=== Section Start ===

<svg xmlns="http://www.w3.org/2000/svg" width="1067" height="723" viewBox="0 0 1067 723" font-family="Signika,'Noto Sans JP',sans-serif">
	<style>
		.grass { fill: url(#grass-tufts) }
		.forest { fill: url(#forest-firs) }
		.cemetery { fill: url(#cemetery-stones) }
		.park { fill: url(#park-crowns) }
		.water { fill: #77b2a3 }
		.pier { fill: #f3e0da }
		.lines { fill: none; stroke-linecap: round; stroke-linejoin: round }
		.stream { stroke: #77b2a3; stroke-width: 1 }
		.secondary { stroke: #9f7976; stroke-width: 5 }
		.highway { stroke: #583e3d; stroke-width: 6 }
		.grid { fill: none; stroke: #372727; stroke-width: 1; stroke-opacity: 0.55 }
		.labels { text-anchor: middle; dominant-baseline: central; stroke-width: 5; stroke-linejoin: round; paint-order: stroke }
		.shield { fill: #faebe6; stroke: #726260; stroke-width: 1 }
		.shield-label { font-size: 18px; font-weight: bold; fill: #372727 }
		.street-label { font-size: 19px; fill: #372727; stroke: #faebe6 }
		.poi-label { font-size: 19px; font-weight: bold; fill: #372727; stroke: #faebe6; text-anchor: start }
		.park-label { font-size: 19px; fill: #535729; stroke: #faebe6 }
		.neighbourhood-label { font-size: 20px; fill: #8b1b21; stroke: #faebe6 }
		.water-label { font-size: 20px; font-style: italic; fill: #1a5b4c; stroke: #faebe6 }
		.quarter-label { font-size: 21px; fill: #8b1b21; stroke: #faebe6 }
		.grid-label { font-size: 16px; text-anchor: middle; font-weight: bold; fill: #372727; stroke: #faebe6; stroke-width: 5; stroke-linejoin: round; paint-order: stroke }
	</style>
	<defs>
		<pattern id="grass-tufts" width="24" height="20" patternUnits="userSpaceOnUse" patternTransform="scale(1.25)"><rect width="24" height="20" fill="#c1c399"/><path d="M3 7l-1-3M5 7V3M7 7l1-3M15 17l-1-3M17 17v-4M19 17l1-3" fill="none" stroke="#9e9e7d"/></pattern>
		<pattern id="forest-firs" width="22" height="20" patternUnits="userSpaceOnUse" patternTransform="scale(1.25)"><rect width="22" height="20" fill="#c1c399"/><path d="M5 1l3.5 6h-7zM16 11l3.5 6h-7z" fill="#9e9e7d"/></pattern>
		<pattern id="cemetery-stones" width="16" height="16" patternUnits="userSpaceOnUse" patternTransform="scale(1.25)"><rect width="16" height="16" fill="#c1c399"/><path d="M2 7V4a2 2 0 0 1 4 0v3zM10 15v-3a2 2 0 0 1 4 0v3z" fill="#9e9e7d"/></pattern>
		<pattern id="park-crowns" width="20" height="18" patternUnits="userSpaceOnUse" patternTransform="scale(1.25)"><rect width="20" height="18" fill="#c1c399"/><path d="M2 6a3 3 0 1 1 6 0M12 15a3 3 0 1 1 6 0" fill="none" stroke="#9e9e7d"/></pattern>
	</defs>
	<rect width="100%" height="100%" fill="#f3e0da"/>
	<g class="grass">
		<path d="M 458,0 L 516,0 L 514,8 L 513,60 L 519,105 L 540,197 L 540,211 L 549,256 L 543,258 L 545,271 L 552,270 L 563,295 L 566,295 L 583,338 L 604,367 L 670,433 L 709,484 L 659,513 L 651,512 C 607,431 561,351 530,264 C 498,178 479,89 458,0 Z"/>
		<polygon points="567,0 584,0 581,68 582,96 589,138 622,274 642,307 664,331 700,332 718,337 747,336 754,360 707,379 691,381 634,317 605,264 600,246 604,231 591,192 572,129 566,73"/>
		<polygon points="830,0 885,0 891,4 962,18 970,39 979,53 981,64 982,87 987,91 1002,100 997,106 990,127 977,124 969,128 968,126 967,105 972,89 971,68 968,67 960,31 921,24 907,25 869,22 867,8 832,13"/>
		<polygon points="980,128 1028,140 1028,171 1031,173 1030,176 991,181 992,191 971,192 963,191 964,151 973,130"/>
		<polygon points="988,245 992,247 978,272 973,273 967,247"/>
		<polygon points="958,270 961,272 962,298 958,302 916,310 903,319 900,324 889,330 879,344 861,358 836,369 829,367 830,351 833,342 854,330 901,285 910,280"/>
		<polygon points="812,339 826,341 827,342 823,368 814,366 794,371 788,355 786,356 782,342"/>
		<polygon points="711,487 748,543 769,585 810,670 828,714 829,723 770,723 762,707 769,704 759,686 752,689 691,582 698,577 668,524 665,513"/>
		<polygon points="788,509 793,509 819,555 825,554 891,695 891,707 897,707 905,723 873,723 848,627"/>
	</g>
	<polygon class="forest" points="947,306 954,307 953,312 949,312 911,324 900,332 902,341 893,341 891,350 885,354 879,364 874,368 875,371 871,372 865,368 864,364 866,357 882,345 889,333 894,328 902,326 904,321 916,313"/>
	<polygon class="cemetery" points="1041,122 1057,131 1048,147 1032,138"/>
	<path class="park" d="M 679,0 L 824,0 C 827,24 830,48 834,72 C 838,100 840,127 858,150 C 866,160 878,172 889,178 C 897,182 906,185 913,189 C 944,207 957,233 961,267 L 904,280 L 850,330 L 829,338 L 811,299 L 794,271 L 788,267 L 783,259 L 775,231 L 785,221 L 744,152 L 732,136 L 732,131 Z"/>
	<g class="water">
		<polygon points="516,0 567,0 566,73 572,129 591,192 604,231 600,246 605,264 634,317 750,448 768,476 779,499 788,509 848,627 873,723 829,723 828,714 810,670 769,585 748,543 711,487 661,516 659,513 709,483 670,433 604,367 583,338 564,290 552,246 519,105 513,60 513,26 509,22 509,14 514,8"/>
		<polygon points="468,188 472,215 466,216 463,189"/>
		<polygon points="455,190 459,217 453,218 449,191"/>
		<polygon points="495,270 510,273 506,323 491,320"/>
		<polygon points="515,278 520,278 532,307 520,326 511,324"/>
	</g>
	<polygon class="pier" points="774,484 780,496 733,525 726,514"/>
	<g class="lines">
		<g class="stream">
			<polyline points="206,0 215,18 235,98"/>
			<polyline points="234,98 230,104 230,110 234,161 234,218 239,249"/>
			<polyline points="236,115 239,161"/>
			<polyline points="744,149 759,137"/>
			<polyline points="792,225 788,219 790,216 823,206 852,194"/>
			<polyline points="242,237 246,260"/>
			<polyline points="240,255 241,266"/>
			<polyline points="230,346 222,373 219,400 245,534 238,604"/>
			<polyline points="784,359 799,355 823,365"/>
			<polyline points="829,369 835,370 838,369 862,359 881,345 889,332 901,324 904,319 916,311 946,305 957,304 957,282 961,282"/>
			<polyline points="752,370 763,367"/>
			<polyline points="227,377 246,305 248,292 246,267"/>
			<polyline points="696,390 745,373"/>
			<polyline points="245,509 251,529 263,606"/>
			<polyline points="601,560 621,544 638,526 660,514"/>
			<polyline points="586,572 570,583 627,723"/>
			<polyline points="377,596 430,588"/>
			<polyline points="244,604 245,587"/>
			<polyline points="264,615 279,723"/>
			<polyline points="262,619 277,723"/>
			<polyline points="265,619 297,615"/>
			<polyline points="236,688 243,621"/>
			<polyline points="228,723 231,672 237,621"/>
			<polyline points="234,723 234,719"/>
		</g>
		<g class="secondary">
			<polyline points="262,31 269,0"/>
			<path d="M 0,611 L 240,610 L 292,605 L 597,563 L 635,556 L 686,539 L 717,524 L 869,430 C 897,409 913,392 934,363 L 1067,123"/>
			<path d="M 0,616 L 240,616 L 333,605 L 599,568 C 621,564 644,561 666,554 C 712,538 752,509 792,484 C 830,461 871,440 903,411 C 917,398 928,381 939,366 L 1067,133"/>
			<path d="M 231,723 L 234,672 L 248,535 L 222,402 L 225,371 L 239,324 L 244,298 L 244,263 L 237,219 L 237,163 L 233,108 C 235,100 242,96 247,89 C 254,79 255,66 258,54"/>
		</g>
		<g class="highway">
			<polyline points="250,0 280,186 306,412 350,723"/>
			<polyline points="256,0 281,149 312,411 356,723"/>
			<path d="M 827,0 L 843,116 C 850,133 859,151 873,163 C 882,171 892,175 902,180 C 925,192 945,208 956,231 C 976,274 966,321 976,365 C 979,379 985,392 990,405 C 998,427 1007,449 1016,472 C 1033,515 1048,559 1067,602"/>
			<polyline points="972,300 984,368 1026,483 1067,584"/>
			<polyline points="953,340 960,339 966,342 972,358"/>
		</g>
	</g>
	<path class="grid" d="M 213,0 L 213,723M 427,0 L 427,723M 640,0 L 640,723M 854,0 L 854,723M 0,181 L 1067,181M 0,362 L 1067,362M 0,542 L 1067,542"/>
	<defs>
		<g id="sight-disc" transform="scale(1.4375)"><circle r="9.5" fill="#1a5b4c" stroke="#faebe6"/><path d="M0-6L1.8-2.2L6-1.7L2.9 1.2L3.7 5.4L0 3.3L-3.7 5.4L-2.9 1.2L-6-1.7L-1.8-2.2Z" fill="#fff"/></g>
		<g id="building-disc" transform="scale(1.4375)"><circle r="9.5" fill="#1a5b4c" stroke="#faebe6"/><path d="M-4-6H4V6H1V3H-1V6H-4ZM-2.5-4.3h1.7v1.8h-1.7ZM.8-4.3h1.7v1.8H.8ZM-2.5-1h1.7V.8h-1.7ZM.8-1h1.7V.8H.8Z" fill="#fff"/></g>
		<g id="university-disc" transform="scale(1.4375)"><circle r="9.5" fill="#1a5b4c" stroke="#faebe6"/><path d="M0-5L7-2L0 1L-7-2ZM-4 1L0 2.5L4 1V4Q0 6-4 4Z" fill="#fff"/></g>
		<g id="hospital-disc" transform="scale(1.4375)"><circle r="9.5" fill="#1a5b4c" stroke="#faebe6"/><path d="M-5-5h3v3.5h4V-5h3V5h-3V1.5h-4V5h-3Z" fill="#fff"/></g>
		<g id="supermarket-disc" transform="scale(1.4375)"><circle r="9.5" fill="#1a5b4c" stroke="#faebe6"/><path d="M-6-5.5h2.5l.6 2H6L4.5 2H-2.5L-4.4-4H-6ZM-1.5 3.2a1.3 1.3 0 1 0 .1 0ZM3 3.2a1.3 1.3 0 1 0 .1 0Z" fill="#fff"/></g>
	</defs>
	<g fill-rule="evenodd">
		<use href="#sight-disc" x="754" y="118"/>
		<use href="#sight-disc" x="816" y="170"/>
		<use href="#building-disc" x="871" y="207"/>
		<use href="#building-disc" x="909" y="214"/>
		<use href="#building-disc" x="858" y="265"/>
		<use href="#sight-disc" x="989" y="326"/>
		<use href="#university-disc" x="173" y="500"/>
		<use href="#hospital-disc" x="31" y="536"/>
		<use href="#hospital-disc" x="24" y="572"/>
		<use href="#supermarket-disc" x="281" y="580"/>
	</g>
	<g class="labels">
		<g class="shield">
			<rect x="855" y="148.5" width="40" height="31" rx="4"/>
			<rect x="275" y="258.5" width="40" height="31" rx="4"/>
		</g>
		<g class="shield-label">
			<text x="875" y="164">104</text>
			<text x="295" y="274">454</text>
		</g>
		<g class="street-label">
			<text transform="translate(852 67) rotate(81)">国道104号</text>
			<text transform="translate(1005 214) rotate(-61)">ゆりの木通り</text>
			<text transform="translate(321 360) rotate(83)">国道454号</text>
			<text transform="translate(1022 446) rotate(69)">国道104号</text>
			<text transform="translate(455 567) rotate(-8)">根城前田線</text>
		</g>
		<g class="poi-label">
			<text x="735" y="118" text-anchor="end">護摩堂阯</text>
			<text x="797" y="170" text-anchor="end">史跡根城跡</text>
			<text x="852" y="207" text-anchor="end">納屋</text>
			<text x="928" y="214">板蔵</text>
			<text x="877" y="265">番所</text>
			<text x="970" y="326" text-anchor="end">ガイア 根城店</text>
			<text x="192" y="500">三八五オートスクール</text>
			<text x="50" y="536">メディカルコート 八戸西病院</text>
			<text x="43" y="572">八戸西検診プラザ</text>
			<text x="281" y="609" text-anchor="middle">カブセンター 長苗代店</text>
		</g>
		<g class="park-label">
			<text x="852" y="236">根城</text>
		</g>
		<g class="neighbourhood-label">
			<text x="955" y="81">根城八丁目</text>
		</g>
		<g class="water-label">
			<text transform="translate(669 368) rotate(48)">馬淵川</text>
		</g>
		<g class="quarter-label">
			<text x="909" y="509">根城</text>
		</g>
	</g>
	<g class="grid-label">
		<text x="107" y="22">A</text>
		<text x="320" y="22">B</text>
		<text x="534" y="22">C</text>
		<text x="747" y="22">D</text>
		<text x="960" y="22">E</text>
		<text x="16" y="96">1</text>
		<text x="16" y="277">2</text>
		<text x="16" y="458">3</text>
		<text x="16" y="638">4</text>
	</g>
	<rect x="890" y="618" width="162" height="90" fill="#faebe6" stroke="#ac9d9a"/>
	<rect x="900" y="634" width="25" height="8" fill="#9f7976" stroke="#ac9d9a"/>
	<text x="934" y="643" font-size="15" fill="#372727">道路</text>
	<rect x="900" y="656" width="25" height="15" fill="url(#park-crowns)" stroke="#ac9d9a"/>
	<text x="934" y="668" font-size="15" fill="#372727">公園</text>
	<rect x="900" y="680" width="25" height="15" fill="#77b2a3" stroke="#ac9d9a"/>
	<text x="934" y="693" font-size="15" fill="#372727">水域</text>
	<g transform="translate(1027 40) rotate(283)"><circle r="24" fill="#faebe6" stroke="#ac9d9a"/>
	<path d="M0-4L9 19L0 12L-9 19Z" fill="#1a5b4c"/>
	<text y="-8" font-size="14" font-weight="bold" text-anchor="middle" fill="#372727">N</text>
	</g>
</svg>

=== Section End ===

## DESCRIPTION OF THE TASK
Transcribe, exactly and without additions, the lines of the records above, beginning with the line that contains "885,0 891,4 962,18" and ending with the line that contains "826,341 827,342 823,368", both included.

## WRITTEN RESPONSE
		<polygon points="830,0 885,0 891,4 962,18 970,39 979,53 981,64 982,87 987,91 1002,100 997,106 990,127 977,124 969,128 968,126 967,105 972,89 971,68 968,67 960,31 921,24 907,25 869,22 867,8 832,13"/>
		<polygon points="980,128 1028,140 1028,171 1031,173 1030,176 991,181 992,191 971,192 963,191 964,151 973,130"/>
		<polygon points="988,245 992,247 978,272 973,273 967,247"/>
		<polygon points="958,270 961,272 962,298 958,302 916,310 903,319 900,324 889,330 879,344 861,358 836,369 829,367 830,351 833,342 854,330 901,285 910,280"/>
		<polygon points="812,339 826,341 827,342 823,368 814,366 794,371 788,355 786,356 782,342"/>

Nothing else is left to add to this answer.